THE DATA ::
──────────────────────────────

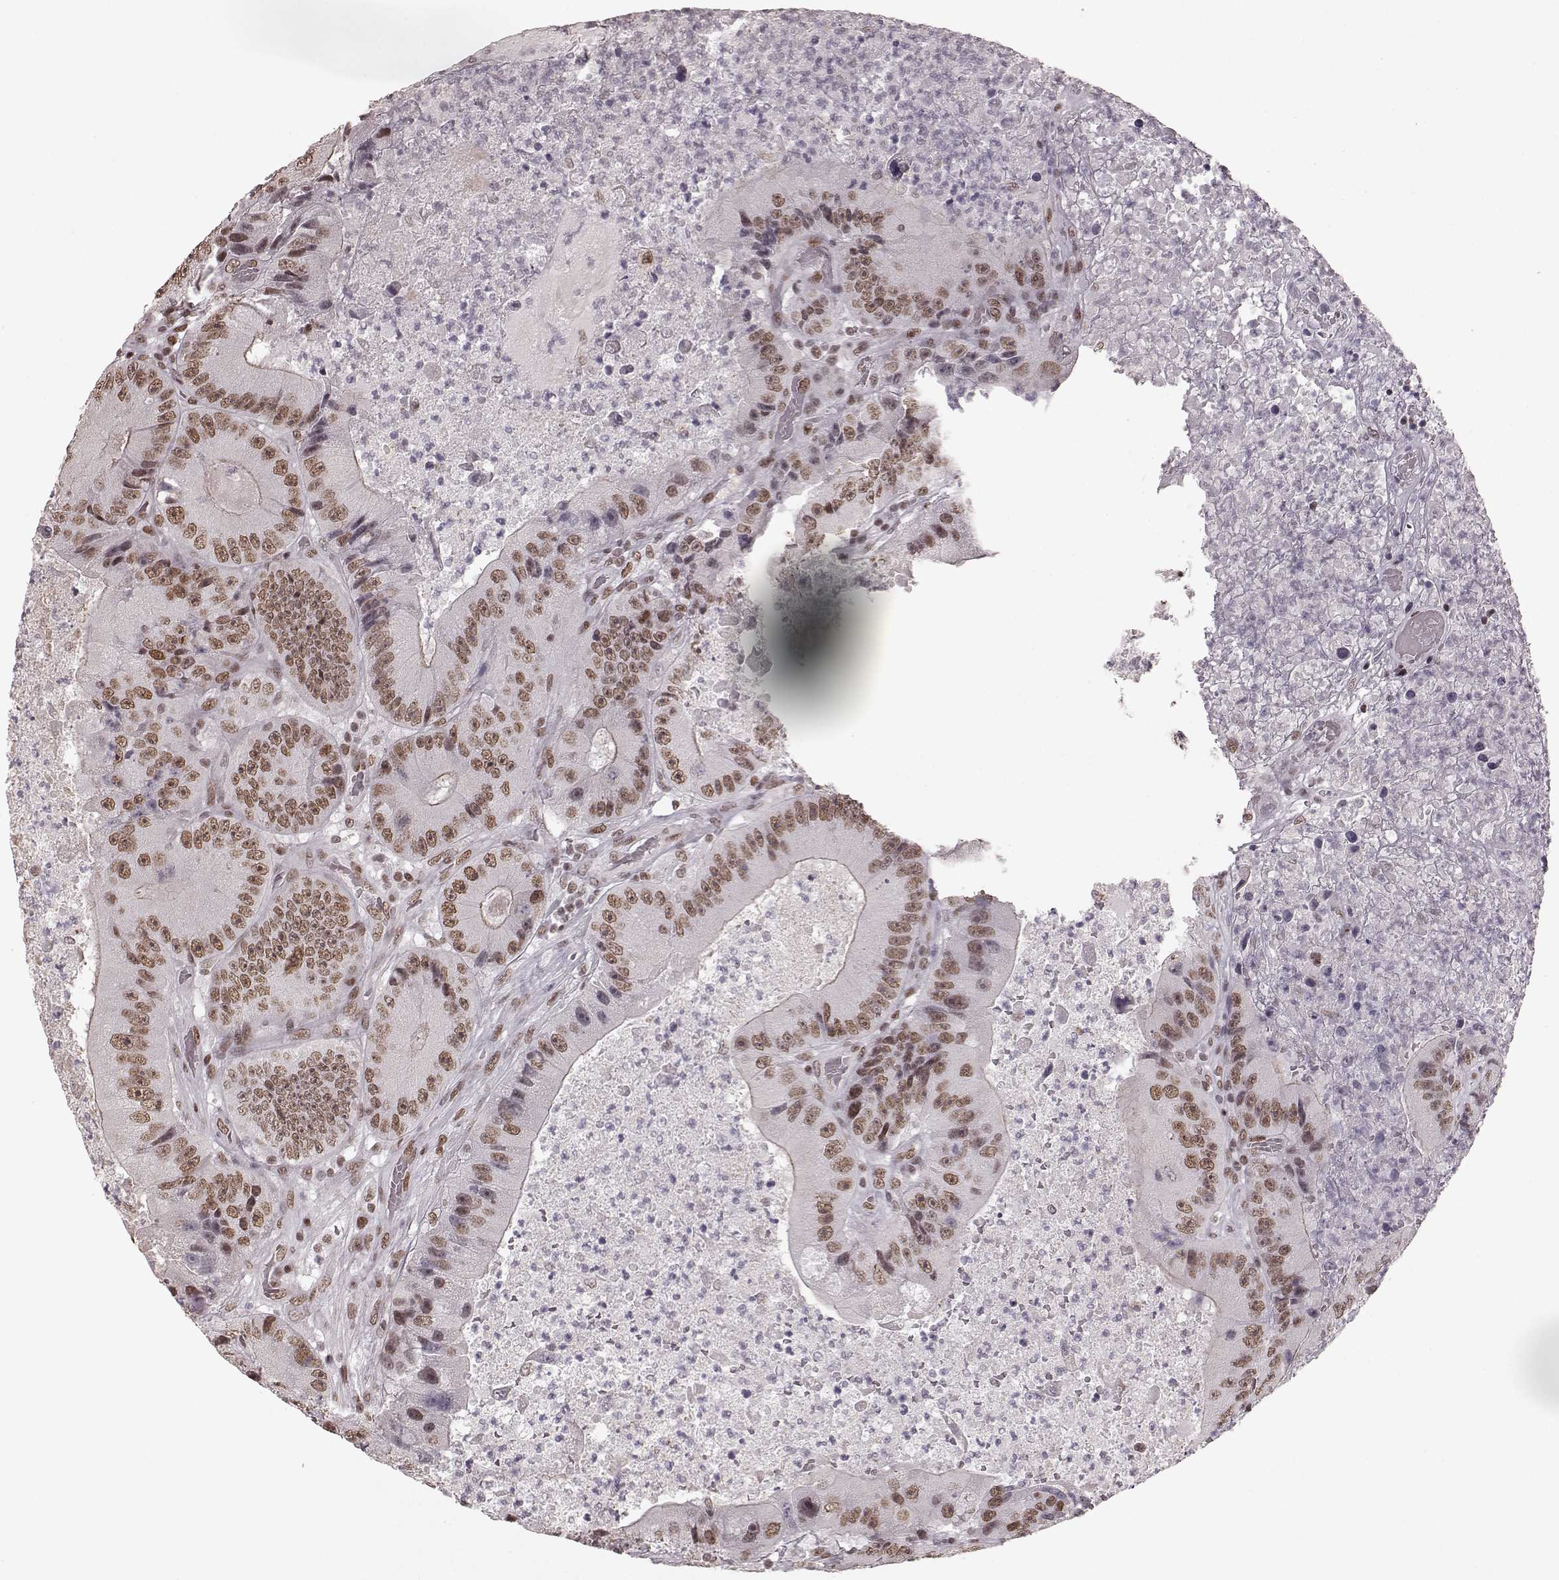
{"staining": {"intensity": "moderate", "quantity": ">75%", "location": "nuclear"}, "tissue": "colorectal cancer", "cell_type": "Tumor cells", "image_type": "cancer", "snomed": [{"axis": "morphology", "description": "Adenocarcinoma, NOS"}, {"axis": "topography", "description": "Colon"}], "caption": "Colorectal cancer was stained to show a protein in brown. There is medium levels of moderate nuclear expression in approximately >75% of tumor cells.", "gene": "NR2C1", "patient": {"sex": "female", "age": 86}}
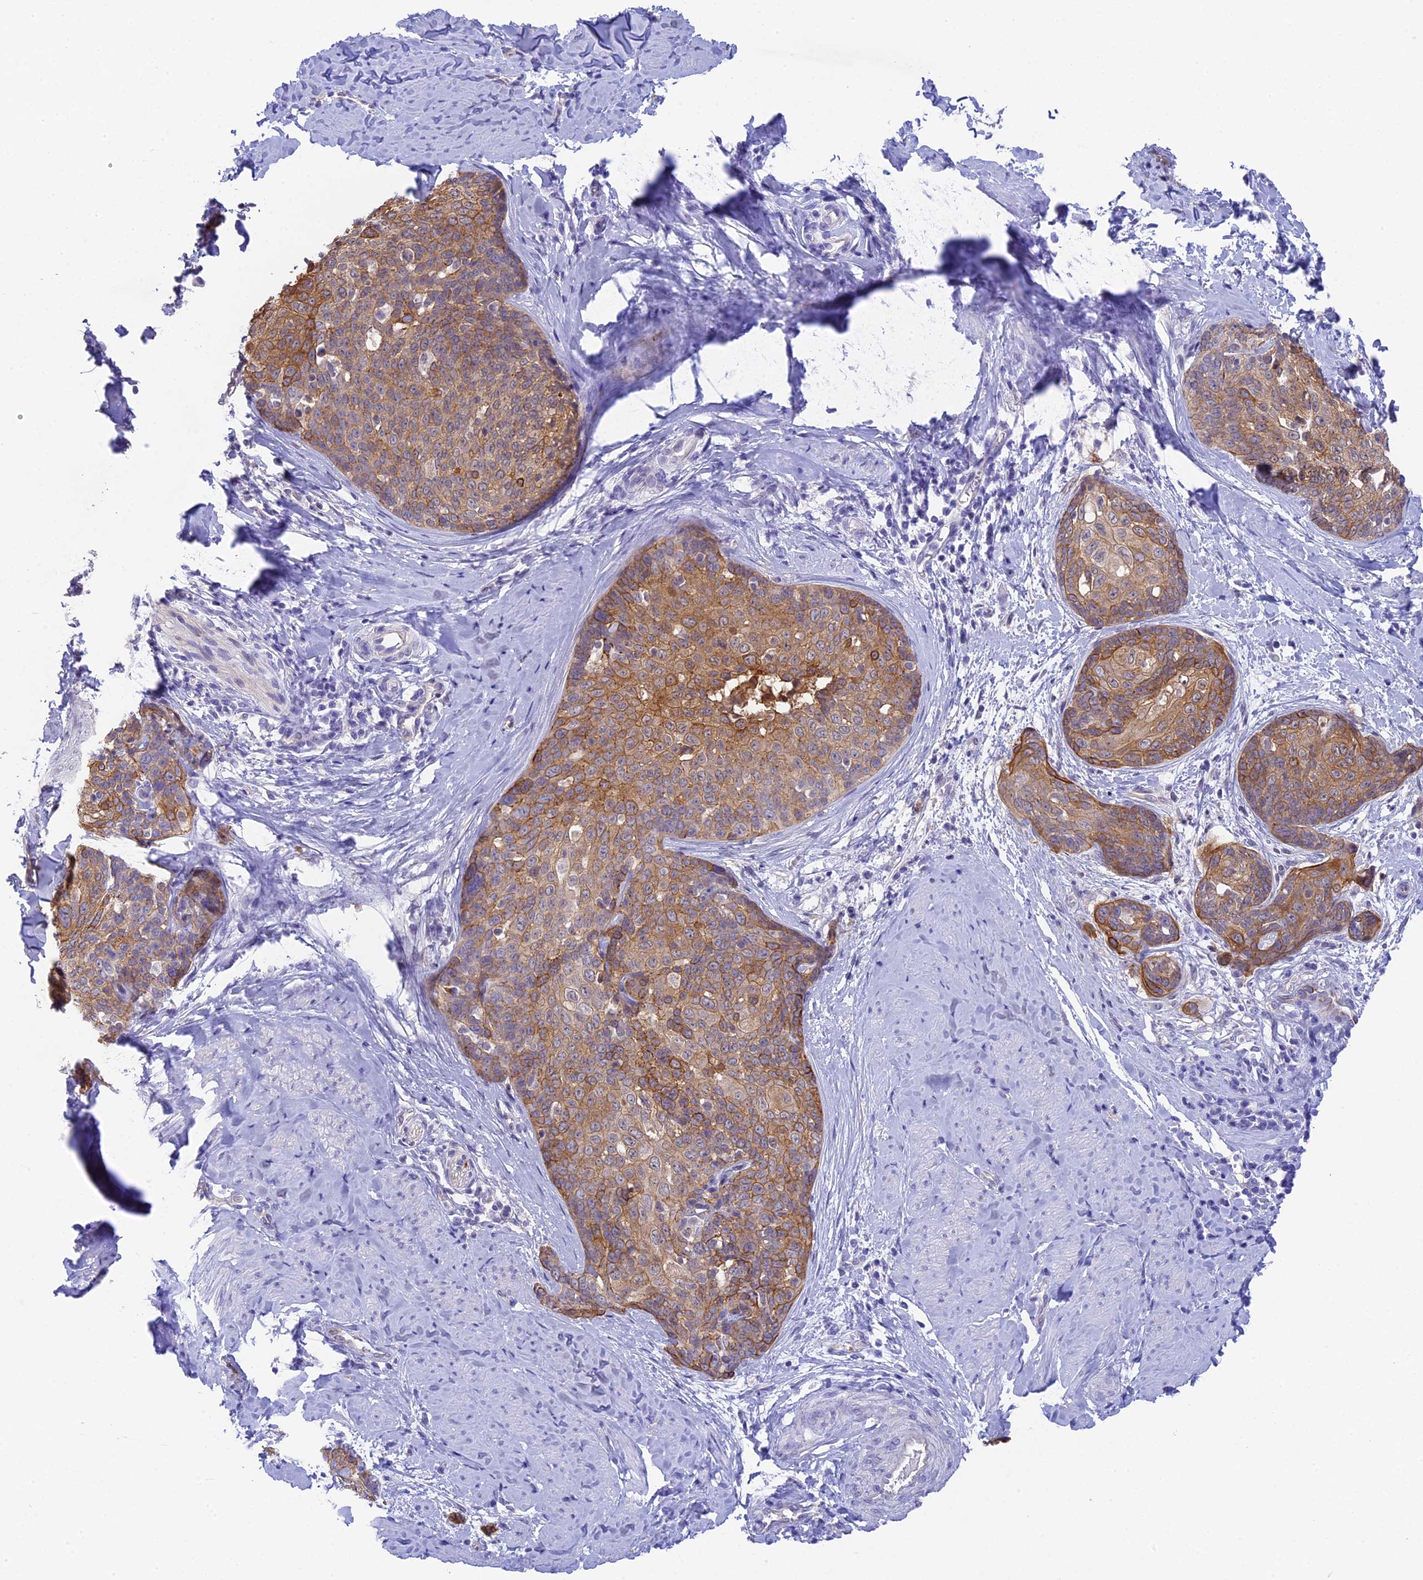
{"staining": {"intensity": "moderate", "quantity": ">75%", "location": "cytoplasmic/membranous"}, "tissue": "cervical cancer", "cell_type": "Tumor cells", "image_type": "cancer", "snomed": [{"axis": "morphology", "description": "Squamous cell carcinoma, NOS"}, {"axis": "topography", "description": "Cervix"}], "caption": "Tumor cells display moderate cytoplasmic/membranous staining in approximately >75% of cells in squamous cell carcinoma (cervical).", "gene": "TACSTD2", "patient": {"sex": "female", "age": 50}}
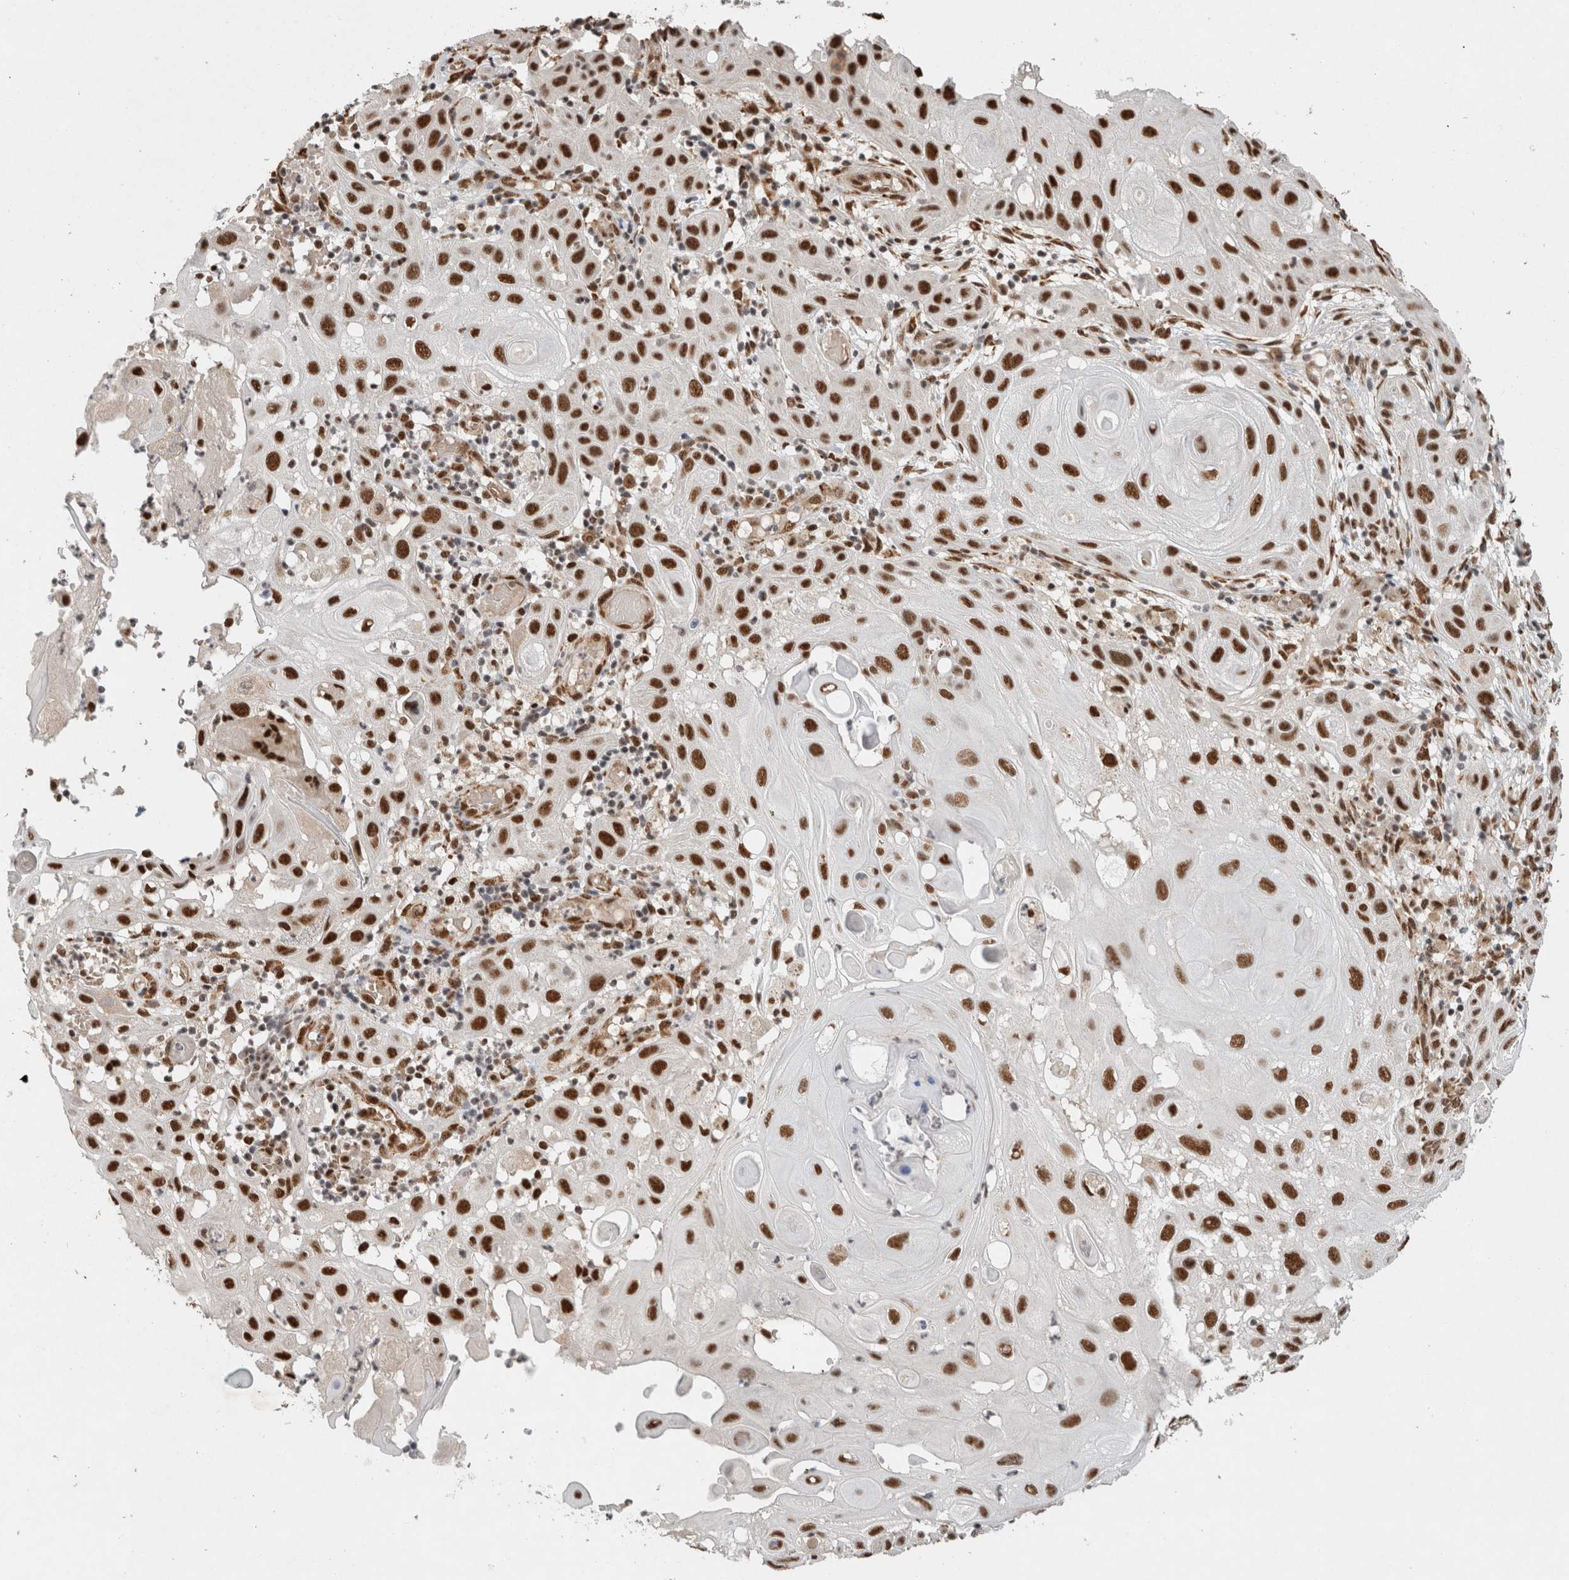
{"staining": {"intensity": "strong", "quantity": ">75%", "location": "nuclear"}, "tissue": "skin cancer", "cell_type": "Tumor cells", "image_type": "cancer", "snomed": [{"axis": "morphology", "description": "Normal tissue, NOS"}, {"axis": "morphology", "description": "Squamous cell carcinoma, NOS"}, {"axis": "topography", "description": "Skin"}], "caption": "Skin cancer (squamous cell carcinoma) stained for a protein (brown) shows strong nuclear positive expression in about >75% of tumor cells.", "gene": "DDX42", "patient": {"sex": "female", "age": 96}}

──────────────────────────────

TASK REQUIREMENTS :: Please print the data above once more, exactly as it appears, with no pictures.

COMPLETED EXERCISE ::
{"staining": {"intensity": "moderate", "quantity": ">75%", "location": "nuclear"}, "tissue": "colorectal cancer", "cell_type": "Tumor cells", "image_type": "cancer", "snomed": [{"axis": "morphology", "description": "Adenocarcinoma, NOS"}, {"axis": "topography", "description": "Colon"}], "caption": "Colorectal cancer was stained to show a protein in brown. There is medium levels of moderate nuclear expression in approximately >75% of tumor cells.", "gene": "NR2C1", "patient": {"sex": "female", "age": 86}}
{"staining": {"intensity": "moderate", "quantity": ">75%", "location": "cytoplasmic/membranous"}, "tissue": "cervical cancer", "cell_type": "Tumor cells", "image_type": "cancer", "snomed": [{"axis": "morphology", "description": "Squamous cell carcinoma, NOS"}, {"axis": "topography", "description": "Cervix"}], "caption": "Tumor cells display moderate cytoplasmic/membranous staining in approximately >75% of cells in squamous cell carcinoma (cervical).", "gene": "TACSTD2", "patient": {"sex": "female", "age": 50}}
{"staining": {"intensity": "strong", "quantity": ">75%", "location": "nuclear"}, "tissue": "skin cancer", "cell_type": "Tumor cells", "image_type": "cancer", "snomed": [{"axis": "morphology", "description": "Normal tissue, NOS"}, {"axis": "morphology", "description": "Squamous cell carcinoma, NOS"}, {"axis": "topography", "description": "Skin"}], "caption": "Skin cancer (squamous cell carcinoma) stained for a protein (brown) shows strong nuclear positive expression in about >75% of tumor cells.", "gene": "DDX42", "patient": {"sex": "female", "age": 96}}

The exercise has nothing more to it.